Sunday, 6 December 2009

Cinema Review: Bright Star

Has there ever been a good film about a poet, about poetry?

If you measure quality in body count and explosions, certainly not, although Arnie as The Terminator had a way with a catchphrase.

If you rate your films in laughs, probably not, unless your idea of a joke is James Bond playing Ted Hughes in 'Sylvia'. There is something preppy about Gwyneth Paltrow, but you can't imagine her writing 'Ariel' or 'The Bell Jar'.

Take your pick of the Bukowski flicks, but they're about the bum, not the bum's work. That said, the bum's life was his work and Mickey Rourke, the star of 'Barfly', was at least a kindred spirit.

'Il Postino' is a fine film and Pablo Neruda was a great poet, but the film takes plenty of liberties with the man - transplanting hims exile from Chile to Italy - but you do get a sense of a poet working, or trying to work. The real star, however, is the postman of its title, and although the soundtrack of the movie contains plenty of poetry, it is the protagonist's belated coming of age and finding love that is the at movie's beating heart, Neruda being his guide to life and romance. It won an Oscar, and deservedly so, but had the postman's mentor been a novelist, painter or composer, would the essence of the film been lost?

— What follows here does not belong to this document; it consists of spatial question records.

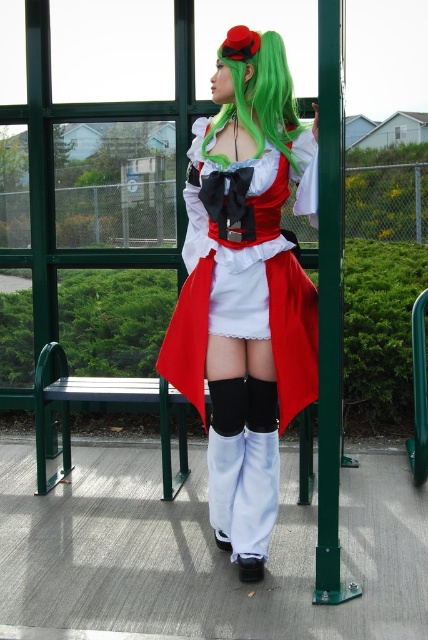
You are a photographer trying to capture the best shot of the person in the satin red coat at center and the green metal bench at left. Which object should you focus on first if you want to emphasize depth in the image?

You should focus on the green metal bench at left first because it is farther away from the viewer compared to the satin red coat at center, creating a sense of depth by having the closer object sharp and the background blurred.

What is the color of the clothing item located at the coordinates point (244, 291)?

The point (244, 291) corresponds to the satin red coat at center, so the color is red.

You are a photographer trying to capture the best angle of the person in the vibrant costume. You notice the green metal bench at left and the green silky wig at center. Which object is positioned lower in the image?

The green metal bench at left is located below the green silky wig at center, so the green metal bench at left is positioned lower in the image.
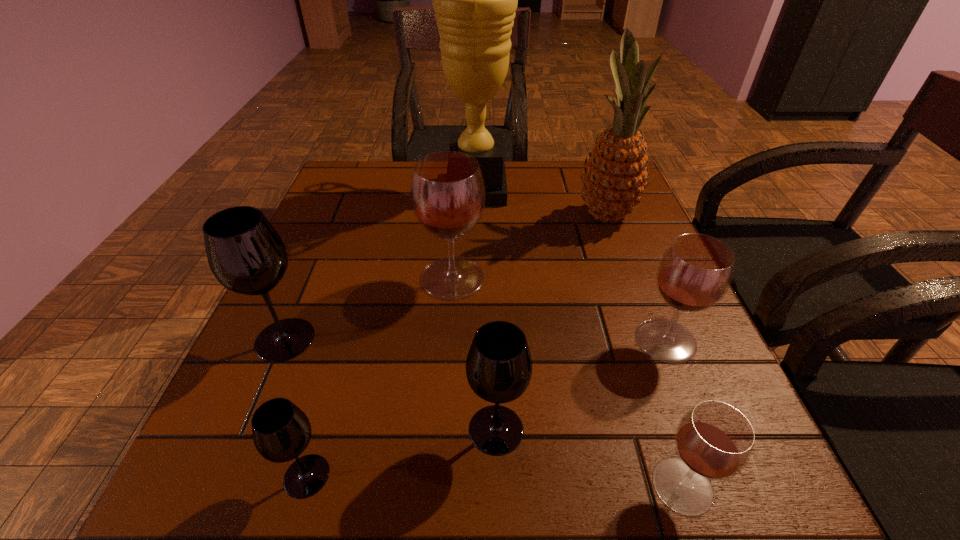
Identify the location of the second wineglass from left to right. (281, 431).

Identify the location of the nearest red wineglass. (714, 441).

I want to click on vacant space located at the front of the trophy cup with handles, so click(x=581, y=189).

You are a GUI agent. You are given a task and a screenshot of the screen. Output one action in this format:
    pyautogui.click(x=<x>, y=<y>)
    Task: Click on the free spot located 0.060m on the back of the pineapple
    This screenshot has width=960, height=540.
    Given the screenshot: What is the action you would take?
    pyautogui.click(x=594, y=185)

Where is `blank space located 0.060m on the right of the leftmost red wineglass`? This screenshot has width=960, height=540. blank space located 0.060m on the right of the leftmost red wineglass is located at coordinates (514, 278).

The width and height of the screenshot is (960, 540). I want to click on vacant area situated on the back of the farthest gray wineglass, so click(306, 288).

In order to click on free location located on the left of the second biggest red wineglass in this screenshot , I will do `click(563, 340)`.

The width and height of the screenshot is (960, 540). I want to click on free location located 0.280m on the right of the second smallest gray wineglass, so click(712, 429).

The width and height of the screenshot is (960, 540). Identify the location of vacant space located 0.130m on the back of the smallest gray wineglass. (335, 377).

The width and height of the screenshot is (960, 540). I want to click on blank space located 0.320m on the back of the nearest red wineglass, so click(620, 299).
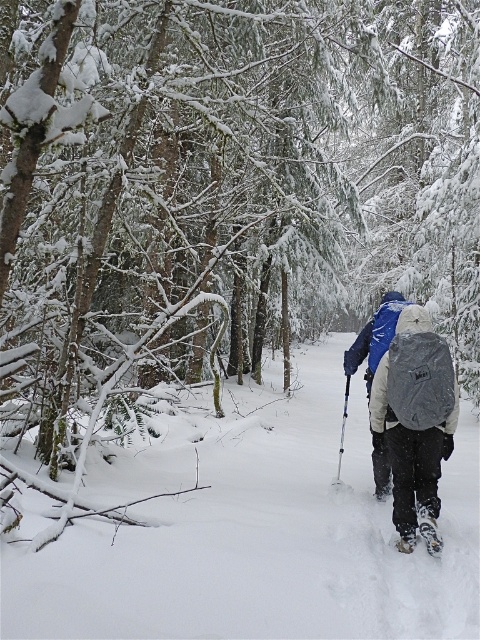
At what (x,y) coordinates should I click in order to perform the action: click on gray fabric backpack at center. Please return your answer as a coordinate pair (x, y). Looking at the image, I should click on (416, 419).

This screenshot has height=640, width=480. Find the location of `gray fabric backpack at center`. gray fabric backpack at center is located at coordinates (416, 419).

Which of these two, white plastic snowshoe at lower right or blue plastic ski pole at center, stands taller?

With more height is white plastic snowshoe at lower right.

Between point (430, 532) and point (348, 385), which one is positioned behind?

The point (348, 385) is more distant.

The width and height of the screenshot is (480, 640). Identify the location of white plastic snowshoe at lower right. [429, 531].

Which is more to the right, white fluffy snow at center or blue plastic ski pole at center?

blue plastic ski pole at center

The height and width of the screenshot is (640, 480). What do you see at coordinates (253, 529) in the screenshot?
I see `white fluffy snow at center` at bounding box center [253, 529].

Is point (436, 600) positioned behind point (343, 413)?

No, it is not.

Image resolution: width=480 pixels, height=640 pixels. In order to click on white fluffy snow at center in this screenshot , I will do `click(253, 529)`.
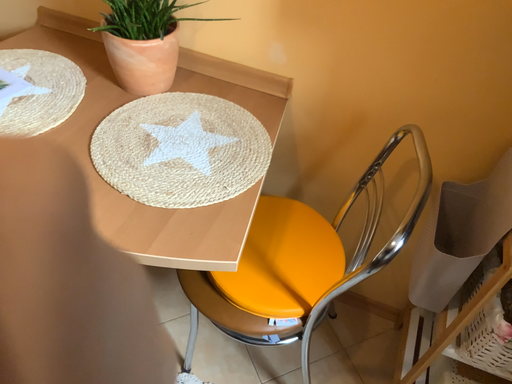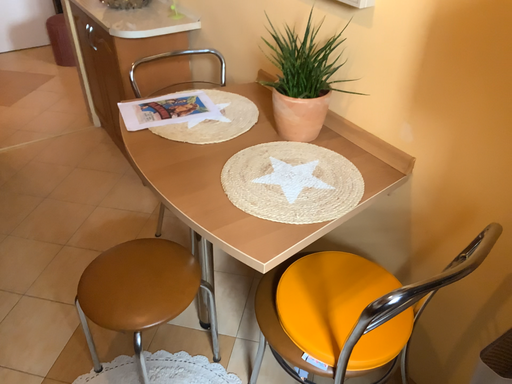
Question: How did the camera likely rotate when shooting the video?

Choices:
 (A) rotated downward
 (B) rotated upward

Answer: (B)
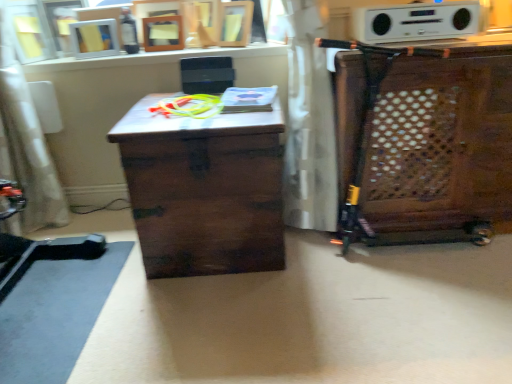
Question: Considering the relative positions of wooden cabinet at right and white plastic stereo at upper center in the image provided, is wooden cabinet at right in front of white plastic stereo at upper center?

Choices:
 (A) yes
 (B) no

Answer: (A)

Question: Would you say white plastic stereo at upper center is part of wooden cabinet at right's contents?

Choices:
 (A) no
 (B) yes

Answer: (A)

Question: Is wooden cabinet at right to the left of white plastic stereo at upper center from the viewer's perspective?

Choices:
 (A) no
 (B) yes

Answer: (A)

Question: Considering the relative sizes of wooden cabinet at right and white plastic stereo at upper center in the image provided, is wooden cabinet at right taller than white plastic stereo at upper center?

Choices:
 (A) yes
 (B) no

Answer: (A)

Question: Is wooden cabinet at right smaller than white plastic stereo at upper center?

Choices:
 (A) yes
 (B) no

Answer: (B)

Question: From the image's perspective, is white plastic stereo at upper center above or below white fabric swivel chair at left?

Choices:
 (A) above
 (B) below

Answer: (A)

Question: Considering the positions of white plastic stereo at upper center and white fabric swivel chair at left in the image, is white plastic stereo at upper center bigger or smaller than white fabric swivel chair at left?

Choices:
 (A) big
 (B) small

Answer: (B)

Question: From a real-world perspective, is white plastic stereo at upper center physically located above or below white fabric swivel chair at left?

Choices:
 (A) above
 (B) below

Answer: (A)

Question: Do you think white plastic stereo at upper center is within white fabric swivel chair at left, or outside of it?

Choices:
 (A) outside
 (B) inside

Answer: (A)

Question: Is white fabric swivel chair at left situated inside dark wood trunk at center or outside?

Choices:
 (A) inside
 (B) outside

Answer: (B)

Question: Is point (32, 213) closer or farther from the camera than point (136, 114)?

Choices:
 (A) farther
 (B) closer

Answer: (A)

Question: Based on their sizes in the image, would you say white fabric swivel chair at left is bigger or smaller than dark wood trunk at center?

Choices:
 (A) big
 (B) small

Answer: (B)

Question: In terms of height, does white fabric swivel chair at left look taller or shorter compared to dark wood trunk at center?

Choices:
 (A) tall
 (B) short

Answer: (A)

Question: Is white matte picture frame at upper left spatially inside wooden cabinet at right, or outside of it?

Choices:
 (A) inside
 (B) outside

Answer: (B)

Question: From a real-world perspective, relative to wooden cabinet at right, is white matte picture frame at upper left vertically above or below?

Choices:
 (A) above
 (B) below

Answer: (A)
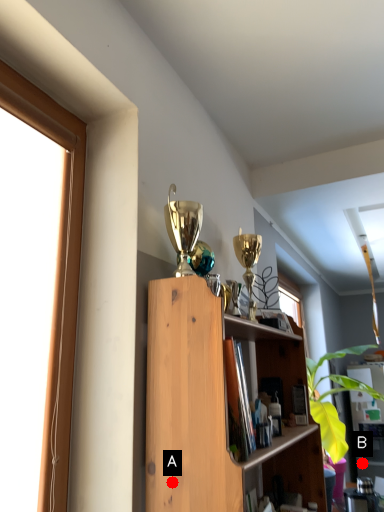
Question: Two points are circled on the image, labeled by A and B beside each circle. Among these points, which one is nearest to the camera?

Choices:
 (A) A is closer
 (B) B is closer

Answer: (A)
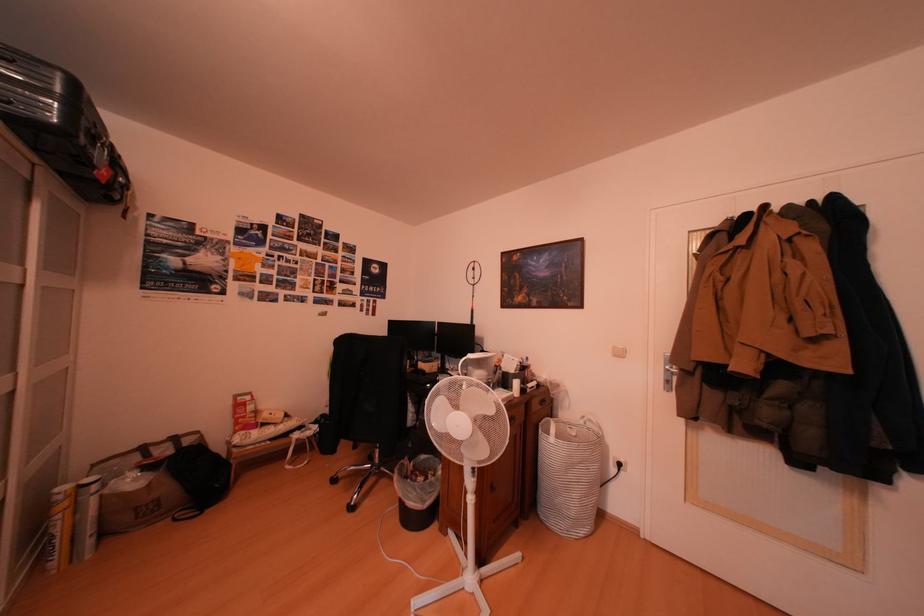
The location [418,492] corresponds to which object?

It refers to a black trash can.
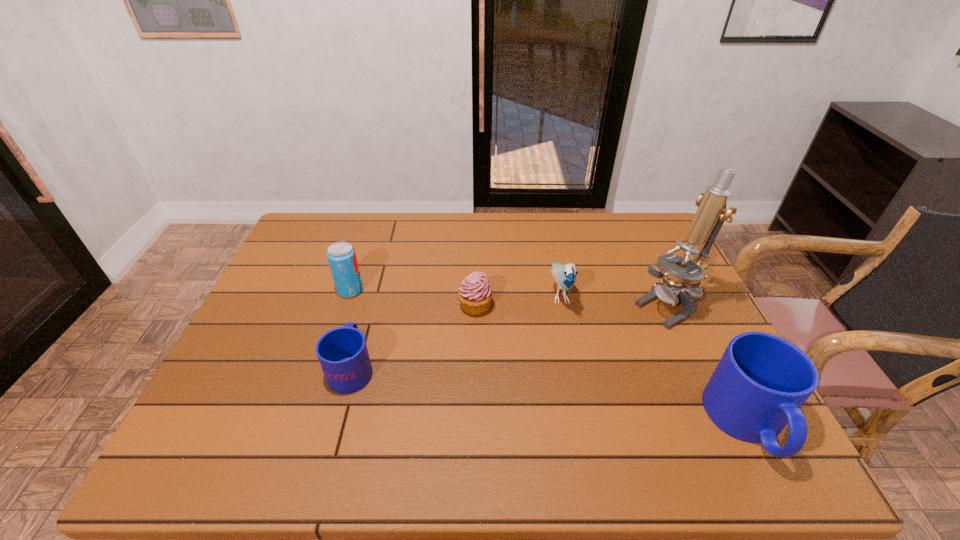
Please point a space for a new mug to maintain equal intervals. Please provide its 2D coordinates. Your answer should be formatted as a tuple, i.e. [(x, y)], where the tuple contains the x and y coordinates of a point satisfying the conditions above.

[(539, 394)]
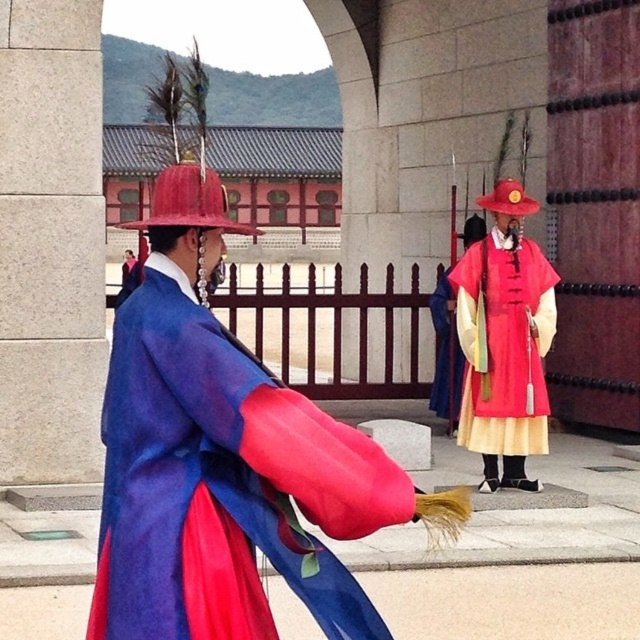
Question: Which object is farther from the camera taking this photo?

Choices:
 (A) matte red and yellow robe at center
 (B) matte blue silk robe at center

Answer: (A)

Question: Is matte blue silk robe at center to the right of matte red and yellow robe at center from the viewer's perspective?

Choices:
 (A) no
 (B) yes

Answer: (A)

Question: Among these objects, which one is nearest to the camera?

Choices:
 (A) matte red and yellow robe at center
 (B) matte blue silk robe at center

Answer: (B)

Question: Does matte blue silk robe at center appear on the left side of matte red and yellow robe at center?

Choices:
 (A) yes
 (B) no

Answer: (A)

Question: Among these objects, which one is nearest to the camera?

Choices:
 (A) matte blue silk robe at center
 (B) matte red and yellow robe at center

Answer: (A)

Question: Does matte blue silk robe at center have a greater width compared to matte red and yellow robe at center?

Choices:
 (A) yes
 (B) no

Answer: (A)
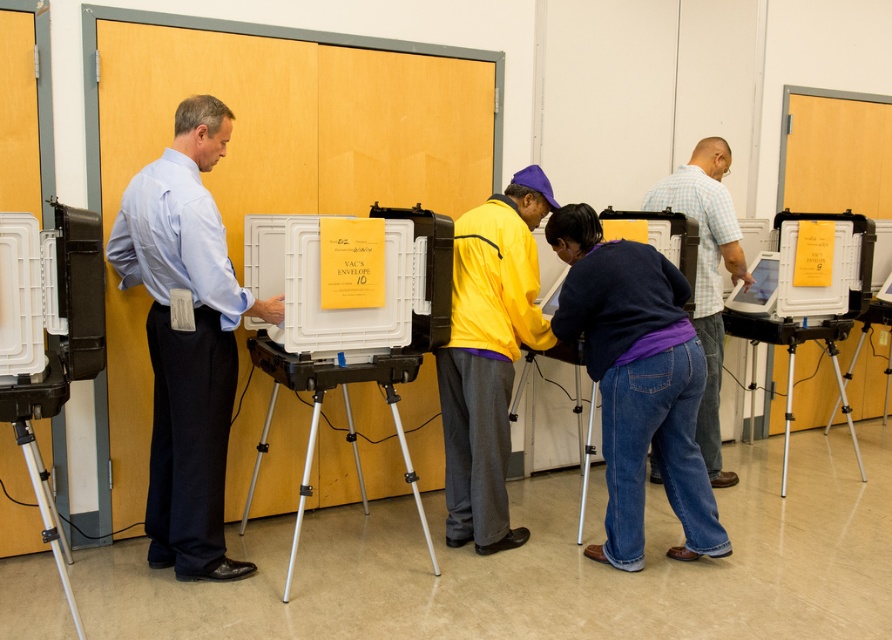
Does light blue shirt at left lie behind denim jeans at center?

No.

Image resolution: width=892 pixels, height=640 pixels. Describe the element at coordinates (187, 339) in the screenshot. I see `light blue shirt at left` at that location.

The image size is (892, 640). In order to click on light blue shirt at left in this screenshot , I will do `click(187, 339)`.

Who is positioned more to the left, matte purple sweater at center or silver metallic tripod at lower left?

silver metallic tripod at lower left

From the picture: Can you confirm if matte purple sweater at center is wider than silver metallic tripod at lower left?

Yes, matte purple sweater at center is wider than silver metallic tripod at lower left.

Identify the location of matte purple sweater at center. Image resolution: width=892 pixels, height=640 pixels. (707, 273).

Locate an element on the screen. The height and width of the screenshot is (640, 892). matte purple sweater at center is located at coordinates click(x=707, y=273).

Is light blue shirt at left smaller than silver metallic tripod at lower left?

No.

Between light blue shirt at left and silver metallic tripod at lower left, which one appears on the right side from the viewer's perspective?

light blue shirt at left

Between point (164, 364) and point (35, 476), which one is positioned behind?

Positioned behind is point (164, 364).

You are a GUI agent. You are given a task and a screenshot of the screen. Output one action in this format:
    pyautogui.click(x=<x>, y=<y>)
    Task: Click on the light blue shirt at left
    The height and width of the screenshot is (640, 892).
    Given the screenshot: What is the action you would take?
    pyautogui.click(x=187, y=339)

As for 'Tom and Viv', it began as a stage play and its cinematic incarnation doesn't entirely transcend those more intimate origins. William Dafoe and Miranda Richardson are both talented actors, but whether they inhabited their characters as they were in life is moot. Perhaps the form of a biopic will never serve poetry well, and this example isn't helped by the Eliot estate's refusal to allow the incorporation of any of his work, not surprising given the not entirely sympathetic depiction of the plight of the straitlaced banker being married to a more-than-kooky heiress. Ultimately, I didn't find empathy with either character easy and that limited my enjoyment; if you get over that, it could be a rewarding two hours.

As for 'Bright Star', the Jane Campion biopic of John Keats in the last months of his life in England, I didn't find empathy either, but that's because Keats is played as a wet rag and Fanny Brawne switches from cutesiness to hysteria without much in between. Yes, it is beautifully shot and fans of the costume drama will no doubt forgive its faults and wallow in the period charm and Pre-Raphaelite cinematography, but its not one for the boys' night out.

Incidentally, 'Bright Star' the sonnet was first published in the Plymouth and Devonport Gazette. If a contemporary local paper publishes a poem at all, it is invariably Aunt Maude's Ode to her recently deceased cat. No doubt Aunt Maude would love the film and like the poem, which conveys - in fourteen lines that define nineteenth century Romantic poetry - what the movie fails deliver in two hours - of what John Keats felt for his greatest love:

Bright Star

Bright star, would I were steadfast as thou art--
Not in lone splendour hung aloft the night
And watching, with eternal lids apart,
Like nature's patient, sleepless Eremite,
The moving waters at their priestlike task
Of pure ablution round earth's human shores,
Or gazing on the new soft-fallen mask
Of snow upon the mountains and the moors--
No--yet still stedfast, still unchangeable,
Pillow'd upon my fair love's ripening breast,
To feel for ever its soft fall and swell,
Awake for ever in a sweet unrest,
Still, still to hear her tender-taken breath,
And so live ever--or else swoon to death.